Slow adoption of innovations is not uncommon [27], as people consider questions about both the value of the innovation and challenges associated with implementation. Left unaddressed, such questions can pose a threat to scientific progress by slowing the adoption of potentially paradigm-shifting innovations. In this article, we described how we addressed these questions to demonstrate that it was feasible to use MOST to optimize myPlaybook. We believe that if intervention scientists give careful consideration to addressing questions such as those described and find ways to overcome any challenges, it is likely that they will conclude that it is feasible to use MOST.

Our experience thus far has led us to identify several benefits of applying MOST to optimize myPlaybook. First, MOST efficiently uses scarce resources such as money and participants. Second, MOST enables us to identify which specific components need to be refined based on experimental evidence rather than extracted from non-experimental post hoc analyses. Finally, using MOST allows us to strive for a greater public health impact rather than settling on statistical significance alone.

In this article, we described an iterative approach to improving myPlaybook. The alternative would be to conduct a treatment package RCT followed by post hoc analyses, revising the treatment package, conducting another RCT, and then repeating the cycle. Although this process has the advantage of being familiar, it takes longer than the approach described here. Moreover, post hoc analyses based on data from an RCT provide less definitive evidence about the effectiveness of individual components than the factorial experiments used in MOST. Therefore, these analyses give intervention scientists less information to guide their decisions about revising the intervention.

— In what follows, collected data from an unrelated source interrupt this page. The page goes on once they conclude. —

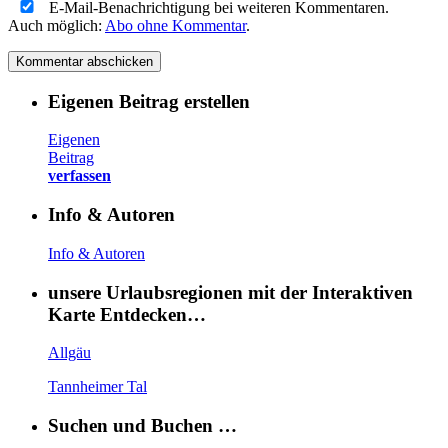
E-Mail-Benachrichtigung bei weiteren Kommentaren.
Auch möglich:
Abo ohne Kommentar
.
Eigenen Beitrag erstellen
Eigenen
Beitrag
verfassen
Info & Autoren
Info & Autoren
unsere Urlaubsregionen mit der Interaktiven
Karte Entdecken…
Allgäu
Tannheimer Tal
Suchen und Buchen …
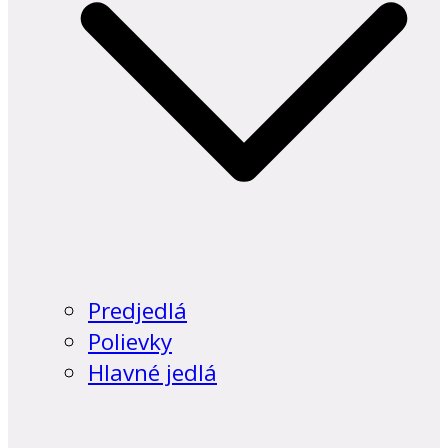
Predjedlá
Polievky
Hlavné jedlá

Ideally, an iterative process of intervention improvement like the one we are using in the Optimization Phase would be repeated as many times as necessary to achieve a complete set of highly effective components. Realistically, resource and time limitations will always constrain the investigation to some number of cycles. It would be helpful if, when applying for funding, it were acceptable to build some flexibility into the research plan that would empower the investigator to change the direction of the research plan based on the results of the work to date. For example, a research plan could call for making a decision after two cycles of experimentation/revision/experimentation whether (a) another cycle of revision is needed, or (b) it is time to move to the Evaluation Phase of MOST and evaluate he treatment package by means of an RCT. Although NIH study sections generally do not support the inclusion of such flexibility in research proposals, in our view this flexibility would improve the use of research resources and allow the field of intervention science to move forward faster.

CONCLUSIONS

We believe that the time is right to move beyond the treatment package approach and begin a paradigm shift in methods for the development, optimization, and evaluation of behavioral interventions. MOST provides a step-by-step blueprint for intervention scientists to rethink “business as usual” and achieve this goal. The engineering principles that are at the core of MOST provide much-needed guidance on how to move from early stage development and testing to evaluation of an optimized behavioral intervention. Such a systematic and principled approach is needed to ensure the efficient use of limited resourced and to maximize the public health impact of behavioral interventions.